21 Jul 2011

Former NoW editor ‘to return to Britain voluntarily’

Channel 4 News films former News of the World newsdesk editor Greg Miskiw, mentioned in the notes of private investigator Glenn Mulcaire, saying he will voluntarily return to the UK from the US.

Greg Miskiw, 61, was an editorial executive at the newspaper until 2005, during the time that the interception of voicemails messages is alleged to have been carried out by private investigators on behalf of the title.

Mr Miskiw was approached by reporters in Palm Beach in the southeastern American state and said that he had plans to fly back to London answer any questions police may wish to direct to him.

“I’m returning to the UK voluntarily,” Mr Miskiw said.

“My solicitor has been talking to the police for some time now, so I have in effect been in touch with the police.

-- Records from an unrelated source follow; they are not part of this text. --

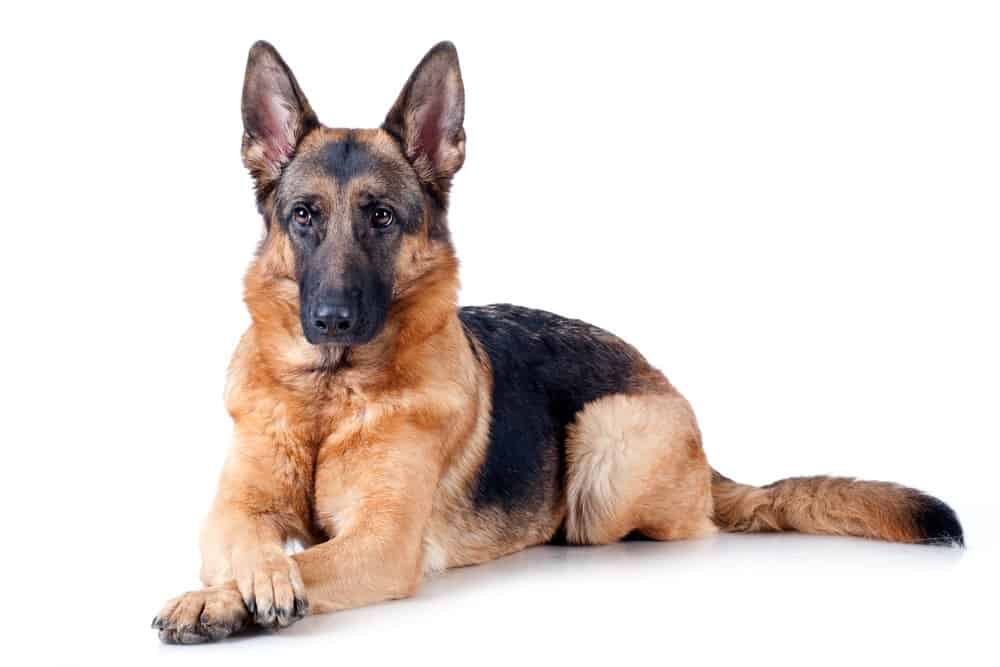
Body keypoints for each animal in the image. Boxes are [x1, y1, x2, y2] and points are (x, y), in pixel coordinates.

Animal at [152, 40, 964, 640]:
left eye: (381, 217)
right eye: (304, 216)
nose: (330, 320)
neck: (329, 396)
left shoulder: (381, 541)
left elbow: (306, 565)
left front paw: (228, 597)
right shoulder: (233, 511)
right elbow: (249, 547)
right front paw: (229, 588)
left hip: (605, 443)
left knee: (678, 523)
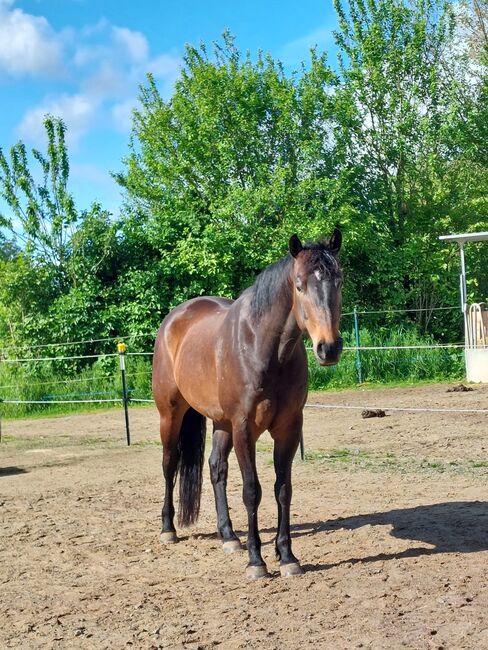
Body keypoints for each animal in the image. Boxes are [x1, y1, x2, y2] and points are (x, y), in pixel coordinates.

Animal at [152, 228, 344, 576]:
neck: (264, 348)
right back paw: (168, 530)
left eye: (339, 281)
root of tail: (175, 318)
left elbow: (283, 489)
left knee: (216, 468)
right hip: (170, 414)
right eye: (299, 285)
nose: (329, 348)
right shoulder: (244, 428)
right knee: (169, 464)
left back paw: (228, 536)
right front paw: (257, 561)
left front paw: (287, 557)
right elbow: (252, 491)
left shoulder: (289, 427)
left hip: (221, 422)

They know where I am, and they know I’m returning – that’s all I’m saying.”

“My solicitor has been talking to the police for some time now…They know where I am, and they know I’m returning.” Greg Miskiw

Former NoW editor Andy Coulson and assistant editor Ian Edmondson have both been arrested and questioned by detectives with Operation Weeting about alleged phone hacking.

Mr Miskiw declined to answer a question about whether he himself had authorised the interception of voicemail message during his time at the newspaper.

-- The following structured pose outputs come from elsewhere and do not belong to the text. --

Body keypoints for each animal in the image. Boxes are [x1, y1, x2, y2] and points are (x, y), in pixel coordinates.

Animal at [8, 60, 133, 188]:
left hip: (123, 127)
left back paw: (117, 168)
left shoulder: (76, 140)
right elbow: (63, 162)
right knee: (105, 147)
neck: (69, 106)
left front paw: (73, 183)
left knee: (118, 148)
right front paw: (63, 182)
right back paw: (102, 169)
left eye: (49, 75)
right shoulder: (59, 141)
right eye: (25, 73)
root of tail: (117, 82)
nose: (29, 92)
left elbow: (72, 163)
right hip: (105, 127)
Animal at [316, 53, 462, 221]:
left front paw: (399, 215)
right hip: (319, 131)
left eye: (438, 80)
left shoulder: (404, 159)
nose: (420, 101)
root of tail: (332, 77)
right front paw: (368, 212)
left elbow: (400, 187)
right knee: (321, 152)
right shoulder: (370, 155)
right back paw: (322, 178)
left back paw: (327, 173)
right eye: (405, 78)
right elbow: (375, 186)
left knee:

He also refused to answer questions about Mr Coulson and Rebekah Brooks, the former News International chief executive, who resigned from her post last week, days after the NoW was shut down.

Mr Miskiw’s former partner was also arrested in Leeds last month in connection with the Met’s investigations into phone hacking.

Reports are emerging that he has recently been employed by the publisher of the National Enquirer, one of America’s best-selling celebrity gossip magazines.

Murdoch to be recalled

And in another development, the chair of the Commons Culture Select Committee, John Whittingdale, said he planned to recall James Murdoch to give more evidence following the publication of a statement from the former editor of the News of the World, Colin Myler, and News International’s ex-legal chief Tom Crone contradicting part of Mr Murdoch’s testimony on Tuesday to the committee and suggesting he was aware of further details of the hacking allegations.

The statement, referring to the out-of-court settlement agreed with the chief executive of the Professional Footballers’ Association (PFA), Gordon Taylor, said: “James Murdoch’s recollection of what he was told when agreeing to settle the Gordon Taylor litigation was mistaken. In fact we did inform him of the ‘for Neville’ e-mail which had been produced to us by Gordon Taylor’s lawyers.”

The reference to “Neville” in the e-mail is believed to refer to the News of the World’s former chief reporter, Neville Thurlbeck, who was arrested in April on suspicion of illegally accessing e-mails. He was later released on bail.

In 2009, the Culture Committee was given copies of documents referring to an e-mail sent four years earlier to the private investigator Glenn Mulcaire by a junior reporter on the paper. The e-mail referred to a transcript of hacked telephone messages between Gordon Taylor and a colleague at the PFA and the reporter wrote: “Hello, this is the transcript for Neville”.